§ GOAL OF THE EXERCISE: How many of the lines below contain the string "inferior"? Reply with the number alone.

§ MATERIAL FOR THIS TASK:

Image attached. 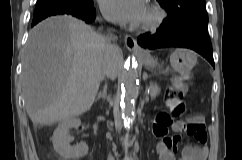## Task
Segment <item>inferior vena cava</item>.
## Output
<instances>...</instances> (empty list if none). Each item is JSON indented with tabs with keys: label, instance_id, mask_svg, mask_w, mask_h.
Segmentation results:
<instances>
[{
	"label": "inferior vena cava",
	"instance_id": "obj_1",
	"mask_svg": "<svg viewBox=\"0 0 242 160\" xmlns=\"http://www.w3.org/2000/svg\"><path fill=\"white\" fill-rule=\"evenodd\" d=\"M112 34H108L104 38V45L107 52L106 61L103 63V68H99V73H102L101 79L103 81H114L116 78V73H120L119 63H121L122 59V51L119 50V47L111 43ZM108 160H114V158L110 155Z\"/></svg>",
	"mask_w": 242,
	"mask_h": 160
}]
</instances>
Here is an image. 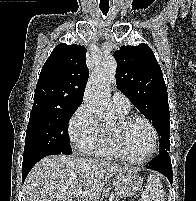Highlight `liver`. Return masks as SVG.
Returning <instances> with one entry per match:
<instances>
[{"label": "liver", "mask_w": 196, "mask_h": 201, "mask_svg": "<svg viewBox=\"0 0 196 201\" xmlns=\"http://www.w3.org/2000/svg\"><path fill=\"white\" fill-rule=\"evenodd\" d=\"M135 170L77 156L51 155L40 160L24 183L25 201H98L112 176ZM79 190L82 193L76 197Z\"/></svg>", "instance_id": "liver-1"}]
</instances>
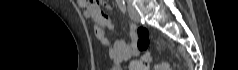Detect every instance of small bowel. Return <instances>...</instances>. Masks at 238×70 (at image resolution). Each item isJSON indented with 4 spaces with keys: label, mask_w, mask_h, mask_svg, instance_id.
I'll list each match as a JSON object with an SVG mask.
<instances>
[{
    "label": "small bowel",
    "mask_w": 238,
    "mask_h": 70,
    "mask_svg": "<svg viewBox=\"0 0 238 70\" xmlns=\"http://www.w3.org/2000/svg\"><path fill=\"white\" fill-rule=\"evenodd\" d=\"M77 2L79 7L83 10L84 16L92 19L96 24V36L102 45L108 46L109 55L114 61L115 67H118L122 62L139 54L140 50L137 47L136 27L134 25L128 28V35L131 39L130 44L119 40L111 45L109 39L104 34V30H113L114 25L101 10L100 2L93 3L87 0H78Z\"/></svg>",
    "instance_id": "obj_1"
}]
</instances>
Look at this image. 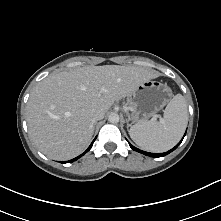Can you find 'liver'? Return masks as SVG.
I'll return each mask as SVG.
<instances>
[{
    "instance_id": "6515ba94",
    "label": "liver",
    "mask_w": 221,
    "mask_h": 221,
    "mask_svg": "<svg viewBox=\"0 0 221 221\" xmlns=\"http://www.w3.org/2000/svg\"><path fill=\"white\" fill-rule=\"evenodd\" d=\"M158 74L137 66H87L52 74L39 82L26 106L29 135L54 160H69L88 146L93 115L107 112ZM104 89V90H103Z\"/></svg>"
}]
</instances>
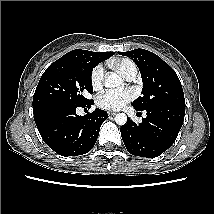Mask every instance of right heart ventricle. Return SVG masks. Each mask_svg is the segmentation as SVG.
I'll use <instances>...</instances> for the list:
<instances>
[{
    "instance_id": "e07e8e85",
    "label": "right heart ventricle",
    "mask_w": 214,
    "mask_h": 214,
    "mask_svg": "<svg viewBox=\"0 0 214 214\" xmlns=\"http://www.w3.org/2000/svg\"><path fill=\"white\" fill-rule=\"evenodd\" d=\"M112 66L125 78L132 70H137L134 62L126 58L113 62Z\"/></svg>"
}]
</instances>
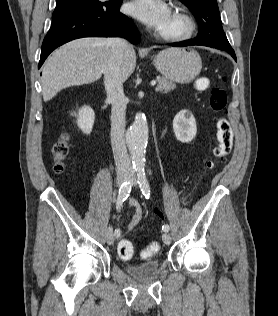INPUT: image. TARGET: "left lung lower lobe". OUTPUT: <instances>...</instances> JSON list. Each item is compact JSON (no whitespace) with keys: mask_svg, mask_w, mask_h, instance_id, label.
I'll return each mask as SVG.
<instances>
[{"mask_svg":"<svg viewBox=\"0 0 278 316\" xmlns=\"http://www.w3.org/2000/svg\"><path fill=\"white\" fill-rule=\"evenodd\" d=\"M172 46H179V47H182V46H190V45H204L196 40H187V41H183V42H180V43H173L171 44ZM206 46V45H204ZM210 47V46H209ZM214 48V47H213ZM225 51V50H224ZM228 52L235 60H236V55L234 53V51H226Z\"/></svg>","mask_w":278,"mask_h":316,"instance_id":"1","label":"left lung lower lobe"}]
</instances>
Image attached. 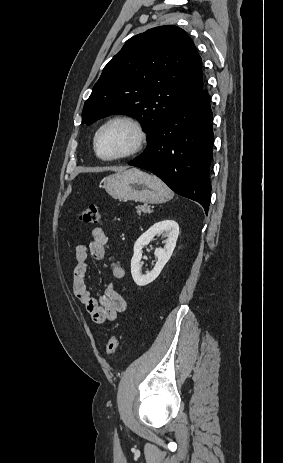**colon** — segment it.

§ ANSWER TO THE EXERCISE: 2